> **What you have to do**: Leaving out the images, repeat all the lines below exactly.

[Collection entries]
****************************************

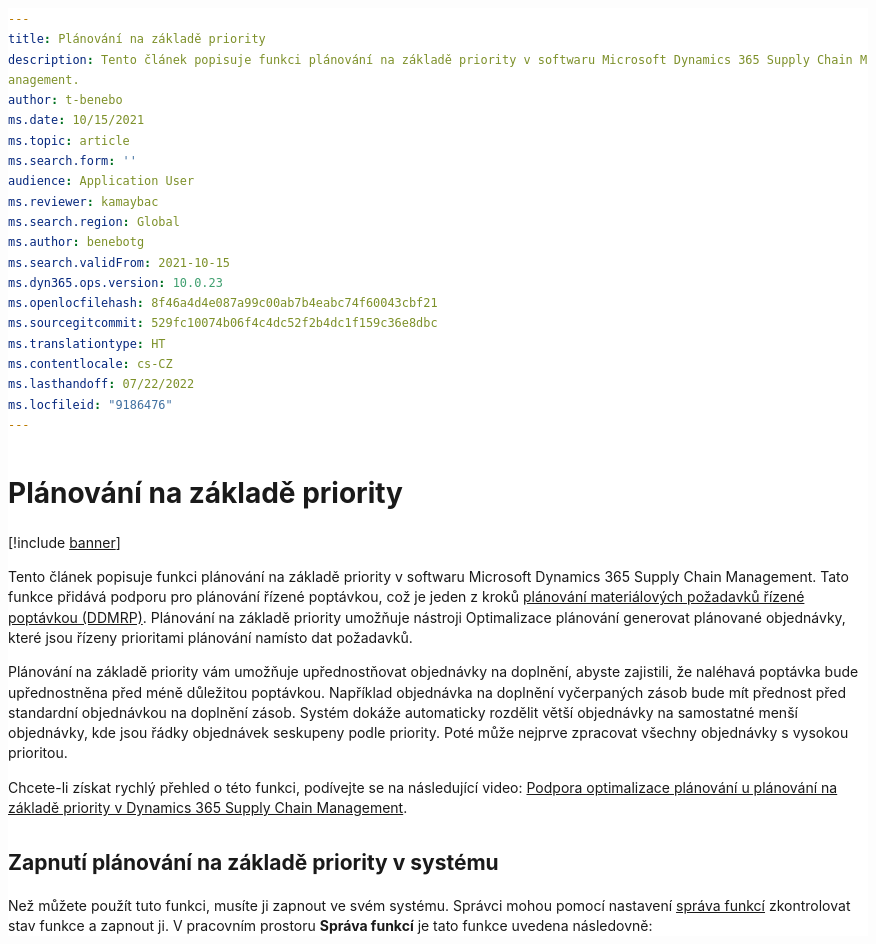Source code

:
 ```yaml
---
title: Plánování na základě priority
description: Tento článek popisuje funkci plánování na základě priority v softwaru Microsoft Dynamics 365 Supply Chain Management.
author: t-benebo
ms.date: 10/15/2021
ms.topic: article
ms.search.form: ''
audience: Application User
ms.reviewer: kamaybac
ms.search.region: Global
ms.author: benebotg
ms.search.validFrom: 2021-10-15
ms.dyn365.ops.version: 10.0.23
ms.openlocfilehash: 8f46a4d4e087a99c00ab7b4eabc74f60043cbf21
ms.sourcegitcommit: 529fc10074b06f4c4dc52f2b4dc1f159c36e8dbc
ms.translationtype: HT
ms.contentlocale: cs-CZ
ms.lasthandoff: 07/22/2022
ms.locfileid: "9186476"
---
```

# <a name="priority-based-planning"></a>Plánování na základě priority

[!include [banner](../../includes/banner.md)]

Tento článek popisuje funkci plánování na základě priority v softwaru Microsoft Dynamics 365 Supply Chain Management. Tato funkce přidává podporu pro plánování řízené poptávkou, což je jeden z kroků [plánování materiálových požadavků řízené poptávkou (DDMRP)](ddmrp-overview.md). Plánování na základě priority umožňuje nástroji Optimalizace plánování generovat plánované objednávky, které jsou řízeny prioritami plánování namísto dat požadavků.

Plánování na základě priority vám umožňuje upřednostňovat objednávky na doplnění, abyste zajistili, že naléhavá poptávka bude upřednostněna před méně důležitou poptávkou. Například objednávka na doplnění vyčerpaných zásob bude mít přednost před standardní objednávkou na doplnění zásob. Systém dokáže automaticky rozdělit větší objednávky na samostatné menší objednávky, kde jsou řádky objednávek seskupeny podle priority. Poté může nejprve zpracovat všechny objednávky s vysokou prioritou.

Chcete-li získat rychlý přehled o této funkci, podívejte se na následující video: [Podpora optimalizace plánování u plánování na základě priority v Dynamics 365 Supply Chain Management](https://youtu.be/GmMHzFETTQc).

## <a name="turn-on-priority-based-planning-in-your-system"></a>Zapnutí plánování na základě priority v systému

Než můžete použít tuto funkci, musíte ji zapnout ve svém systému. Správci mohou pomocí nastavení [správa funkcí](../../../fin-ops-core/fin-ops/get-started/feature-management/feature-management-overview.md) zkontrolovat stav funkce a zapnout ji. V pracovním prostoru **Správa funkcí** je tato funkce uvedena následovně:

****************************************

> **Response for this exercise**:
Source code

:
 ```yaml
---
title: Plánování na základě priority
description: Tento článek popisuje funkci plánování na základě priority v softwaru Microsoft Dynamics 365 Supply Chain Management.
author: t-benebo
ms.date: 10/15/2021
ms.topic: article
ms.search.form: ''
audience: Application User
ms.reviewer: kamaybac
ms.search.region: Global
ms.author: benebotg
ms.search.validFrom: 2021-10-15
ms.dyn365.ops.version: 10.0.23
ms.openlocfilehash: 8f46a4d4e087a99c00ab7b4eabc74f60043cbf21
ms.sourcegitcommit: 529fc10074b06f4c4dc52f2b4dc1f159c36e8dbc
ms.translationtype: HT
ms.contentlocale: cs-CZ
ms.lasthandoff: 07/22/2022
ms.locfileid: "9186476"
---
```

# <a name="priority-based-planning"></a>Plánování na základě priority

[!include [banner](../../includes/banner.md)]

Tento článek popisuje funkci plánování na základě priority v softwaru Microsoft Dynamics 365 Supply Chain Management. Tato funkce přidává podporu pro plánování řízené poptávkou, což je jeden z kroků [plánování materiálových požadavků řízené poptávkou (DDMRP)](ddmrp-overview.md). Plánování na základě priority umožňuje nástroji Optimalizace plánování generovat plánované objednávky, které jsou řízeny prioritami plánování namísto dat požadavků.

Plánování na základě priority vám umožňuje upřednostňovat objednávky na doplnění, abyste zajistili, že naléhavá poptávka bude upřednostněna před méně důležitou poptávkou. Například objednávka na doplnění vyčerpaných zásob bude mít přednost před standardní objednávkou na doplnění zásob. Systém dokáže automaticky rozdělit větší objednávky na samostatné menší objednávky, kde jsou řádky objednávek seskupeny podle priority. Poté může nejprve zpracovat všechny objednávky s vysokou prioritou.

Chcete-li získat rychlý přehled o této funkci, podívejte se na následující video: [Podpora optimalizace plánování u plánování na základě priority v Dynamics 365 Supply Chain Management](https://youtu.be/GmMHzFETTQc).

## <a name="turn-on-priority-based-planning-in-your-system"></a>Zapnutí plánování na základě priority v systému

Než můžete použít tuto funkci, musíte ji zapnout ve svém systému. Správci mohou pomocí nastavení [správa funkcí](../../../fin-ops-core/fin-ops/get-started/feature-management/feature-management-overview.md) zkontrolovat stav funkce a zapnout ji. V pracovním prostoru **Správa funkcí** je tato funkce uvedena následovně:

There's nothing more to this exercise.